From: "Verma, Vishal L" <vishal.l.verma@intel.com>
To: "Williams, Dan J" <dan.j.williams@intel.com>,
"linux-cxl@vger.kernel.org" <linux-cxl@vger.kernel.org>
Cc: "gregory.price@memverge.com" <gregory.price@memverge.com>,
"Hocko, Michal" <mhocko@suse.com>,
"fan.ni@samsung.com" <fan.ni@samsung.com>,
"linux-mm@kvack.org" <linux-mm@kvack.org>,
"david@redhat.com" <david@redhat.com>,
"dave.hansen@linux.intel.com" <dave.hansen@linux.intel.com>,
"linux-acpi@vger.kernel.org" <linux-acpi@vger.kernel.org>
Subject: Re: [PATCH v2 19/20] dax: Assign RAM regions to memory-hotplug by default
Date: Sat, 11 Feb 2023 05:57:33 +0000 [thread overview]
Message-ID: <25626477e9500b1e17c15d5fbab1fd067dd57ef7.camel@intel.com> (raw)
In-Reply-To: <167602003336.1924368.6809503401422267885.stgit@dwillia2-xfh.jf.intel.com>
On Fri, 2023-02-10 at 01:07 -0800, Dan Williams wrote:
> The default mode for device-dax instances is backwards for RAM-regions
> as evidenced by the fact that it tends to catch end users by surprise.
> "Where is my memory?". Recall that platforms are increasingly shipping
> with performance-differentiated memory pools beyond typical DRAM and
> NUMA effects.
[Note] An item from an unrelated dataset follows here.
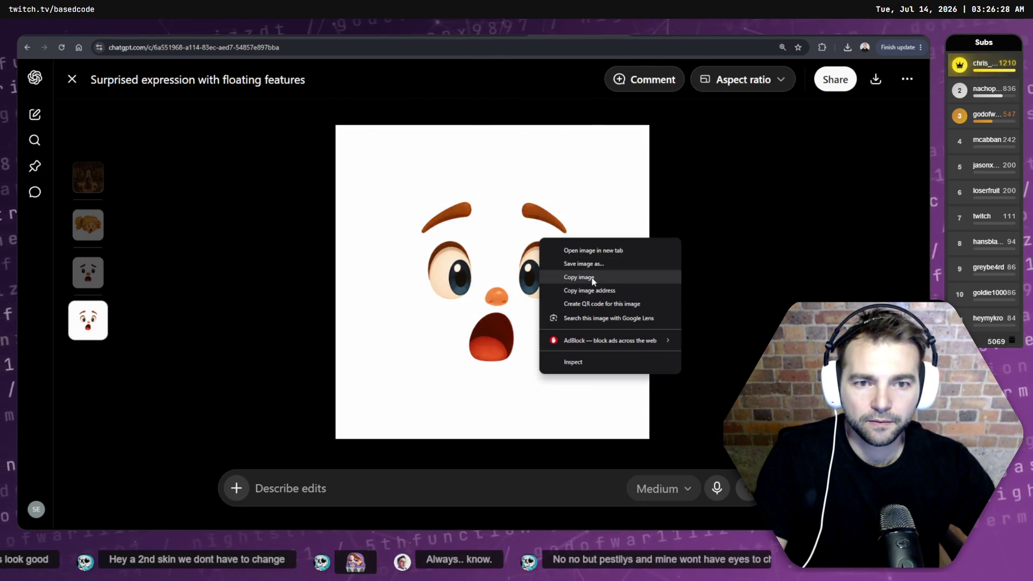
{"action": "left_click", "coordinate": [616, 283]}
This includes HBM (high-bandwidth-memory) and CXL (dynamic
> interleave, varied media types, and future fabric attached
> possibilities).
>
> For this reason the EFI_MEMORY_SP (EFI Special Purpose Memory => Linux
> 'Soft Reserved') attribute is expected to be applied to all memory-pools
> that are not the general purpose pool. This designation gives an
> Operating System a chance to defer usage of a memory pool until later in
> the boot process where its performance properties can be interrogated
> and administrator policy can be applied.
>
> 'Soft Reserved' memory can be anything from too limited and precious to
> be part of the general purpose pool (HBM), too slow to host hot kernel
> data structures (some PMEM media), or anything in between. However, in
> the absence of an explicit policy, the memory should at least be made
> usable by default. The current device-dax default hides all
> non-general-purpose memory behind a device interface.
>
> The expectation is that the distribution of users that want the memory
> online by default vs device-dedicated-access by default follows the
> Pareto principle. A small number of enlightened users may want to do
> userspace memory management through a device, but general users just
> want the kernel to make the memory available with an option to get more
> advanced later.
>
> Arrange for all device-dax instances not backed by PMEM to default to
> attaching to the dax_kmem driver. From there the baseline memory hotplug
> policy (CONFIG_MEMORY_HOTPLUG_DEFAULT_ONLINE / memhp_default_state=)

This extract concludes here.